The sale of pre-foreclosed (in default or scheduled for auction) and bank-owned residential properties (REO) was 19% of the total residential sale, inching down from 20% in the prior quarter but in line with the year-ago quarter. Moreover, these residential properties were sold at an average price that was 32% below the average price of a home not in foreclosure.
In addition, properties that were in the early stage of foreclosure were sold within 359 days on an average, after passing through the foreclosure process. Properties owned by banks that were sold had been repossessed about 186 days before sale.
Further, non-foreclosure short sales of properties (accounting for 22% of all residential sales) jumped 15% from the previous quarter and 17% from the year-ago quarter. Short sale is a process where the sales price is below the estimated amount of all outstanding loans of a property.

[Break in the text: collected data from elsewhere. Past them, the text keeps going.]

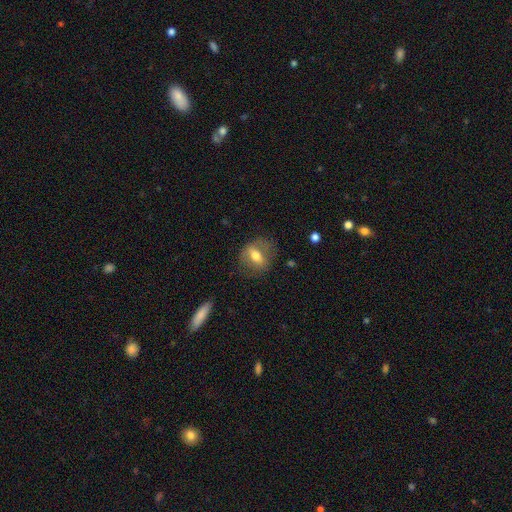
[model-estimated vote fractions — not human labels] This appears to be a smooth galaxy with no disk features (55%) that is in between round and cigar-shaped (59%). Merging: none (70%).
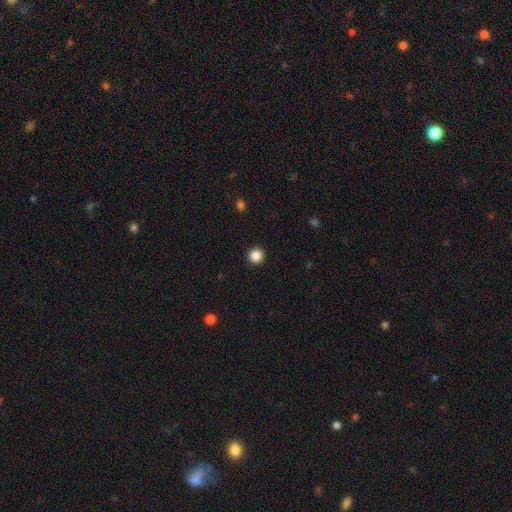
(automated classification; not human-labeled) smooth-or-featured: smooth: 86% | star or artifact: 11% | featured or disk: 3%
  how-rounded: round: 96% | in between: 3% | cigar-shaped: 1%
  merging: none: 93% | minor disturbance: 4% | major disturbance: 2% | merger: 1%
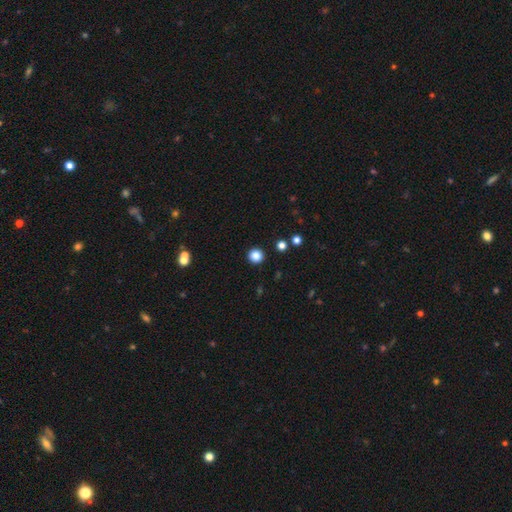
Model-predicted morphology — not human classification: Smooth or featured? smooth (85%)
How rounded? round (95%)
Merging? none (93%)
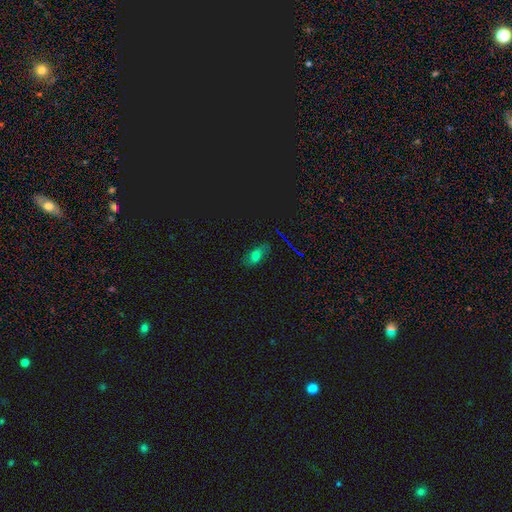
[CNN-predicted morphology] Smooth or featured? smooth (52%)
How rounded? in between (82%)
Merging? none (73%)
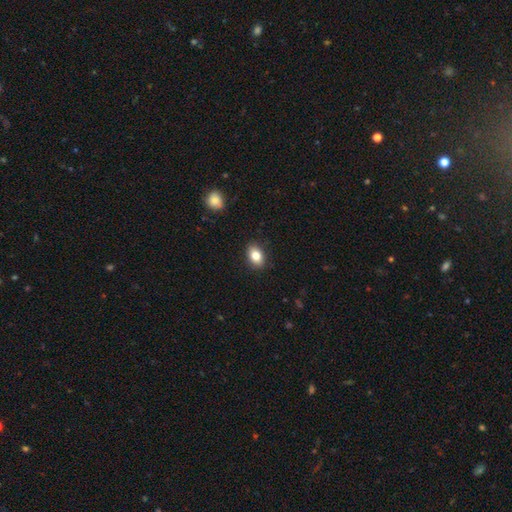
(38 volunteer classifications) Q: Smooth or featured?
A: smooth (87%); runner-up: featured or disk (8%)
Q: How rounded?
A: in between (79%); runner-up: round (18%)
Q: Merging?
A: none (86%); runner-up: minor disturbance (8%)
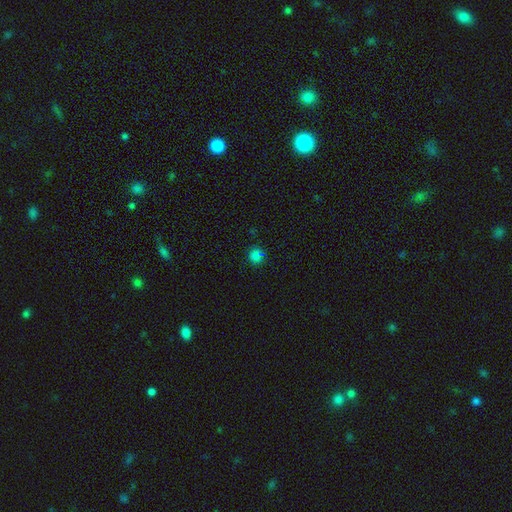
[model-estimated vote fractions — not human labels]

Moreover, Georgia recorded the highest foreclosed property sales as it accounted for 38% of all residential home sales, followed by California (36%), Arizona (34%), Nevada (31%) and Florida (26%).
The surge in foreclosed property sales primarily resulted from resolution of a large number of pending foreclosure cases that were on hold as the mortgage servicers sorted out the foreclosure mess. Post the announcement of the $25 billion settlement deal between five mortgage servicers – JPMorgan Chase & Co. (JPM - Analyst Report) , Bank of America Corporation (BAC - Analyst Report) , Citigroup Inc. (C - Analyst Report) , Ally Financial Inc. and Wells Fargo & Company (WFC - Analyst Report) , 49 states’ attorneys general and the regulators, the number of properties entering foreclosure process is expected to remain elevated.
Further, the lenders are in support of short-sales, which is a quicker way of retrieving some amount from their mortgages than waiting for foreclosures (a more expensive and time-consuming process), as evident from the third quarter data. Also, the progress report (for the period from March 1 to September 30) released under the settlement deal shows that the maximum relief was provided via short sale.
However, the scheduled expiration of the Mortgage Forgiveness Debt Relief Act at the end of this year is expected to reverse this trend. The termination of the law would lead to significant increase in income tax for the property owners who agree for short sale, as the part of the unpaid loan not covered by short sale will be considered as taxable income.
Hence, this will lead to higher foreclosed properties in the market, as the homeowners will allow the property to foreclose, rather than taking short sale option. Thus, we believe overcoming the foreclosure crisis is expected to take some time.
Also, home prices across the nation will be pressurized as many properties are expected to come to the market due to increased foreclosure activities. Though the huge surge in foreclosures may dampen the housing prices in the near term, this will enable the housing market to revive over the longer term.